Q.How do you position your various brands in India?
A. We have hotels across all categories. In the five-star category, we have Radisson Blu. In the four-star category, there is the Radisson. The Country Inn & Suites, and Park Inn cater to what we call the mid-market category. Finally, our brand Park Plaza, positioned between mid-market and four-star, is a very successful brand for us.
Q. Can you give us the break-up of how you plan to reach 100 hotels in India by 2015?
A. We have had considerable success with our Radisson Blu brand over the last three years. It is present in all major cities and in places like Delhi-NCR, there are multiple Radisson Blus. In our JV with Bestech, we decided that mid-market was where the future was. India is becoming richer, with better infrastructure coupled with a growing middle class. The Park Inn and Country Inn & Suites are the two brands where we see the maximum growth over the next few years.
Q. Can you give us the break-up of your hotel expansion in various categories?
A. We currently run 65 hotels, with 36 in the pipeline, making a total of 101 hotels by 2015. By the end of the decade, i.e. 2020, we plan to reach 150 to 170 operating hotels. Of the 100 hotels we will be adding over the next six to seven years, 75 per cent will be Country Inn & Suites or Park Inn.
Q. How is the Indian market different from other Asian markets?
A. The hotel industry is about relationships, whereas the Indian market is all about relationships. This is what sets Carlson apart from our competition. We have been in India for 15 years, longer than any other international hotel chain. We have a completely Indian management team, led by K.B. Kachru. Relationship is the key to doing business in India.
Q. Do you do any special things for the Indian traveller?
A. Park Inn is a prime example of what we have done differently for the Indian market. We have 150 of these hotels in Europe. We have introduced a new colour palette for India. We use a lot of saffron yellow and chilly red, which we feel makes a difference. Second, we've made our rooms bigger here, 24 square metres versus the 19 we have in our European hotels. This leaves room for a pull down bed, helping to cater to the family market. Then, there are lots of interconnecting rooms and about 70 per cent of the food available is local food.
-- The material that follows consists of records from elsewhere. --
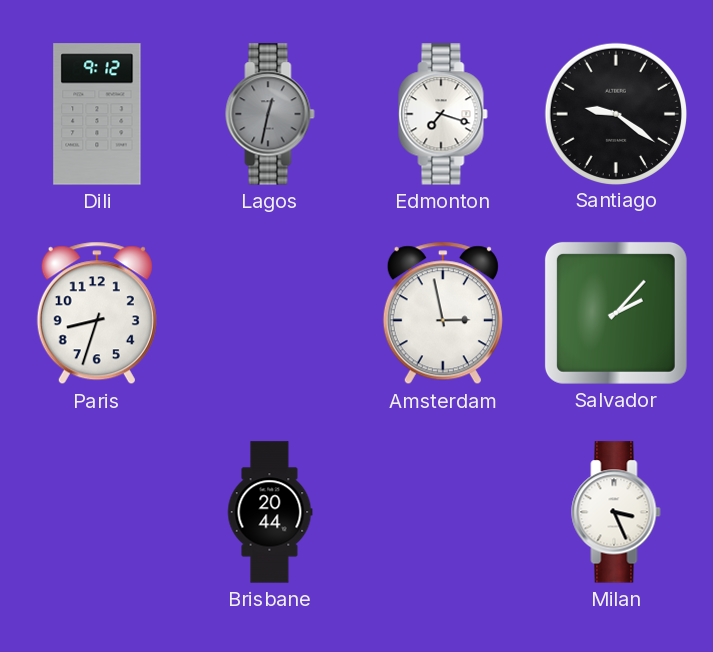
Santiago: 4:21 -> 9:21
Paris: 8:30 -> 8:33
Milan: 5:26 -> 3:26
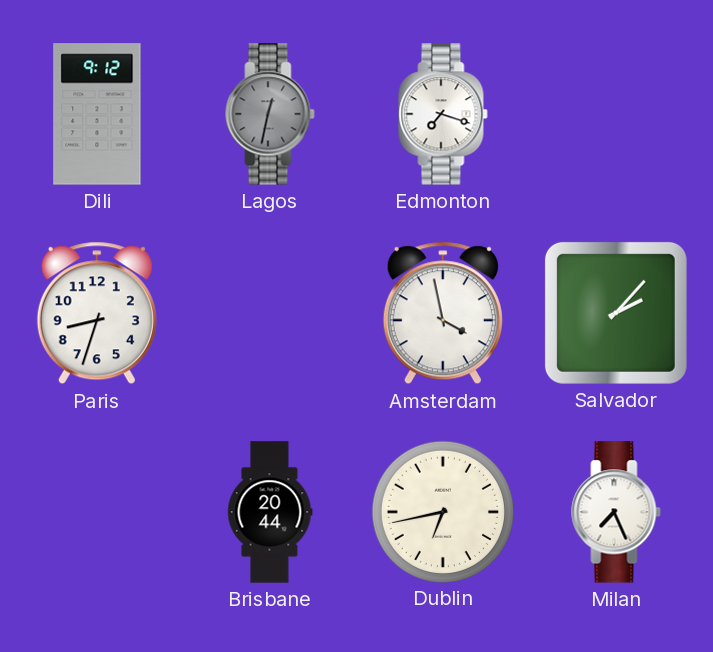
Santiago: 9:21 -> none
Amsterdam: 2:58 -> 3:58
Dublin: none -> 6:43
Milan: 3:26 -> 7:26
Q. Finally, what are your other priority markets in Asia?
A. China, of course. We can't go past China. India and China make up what I call the bookends of the region, the two tiger economies. Outside of these two, we like and are very active in Indonesia and The Philippines. Both these are synonymous with India and China-large populations, growing domestic markets, with the governments spending large amounts on improving infrastructure, which is enabling people to move around the countries.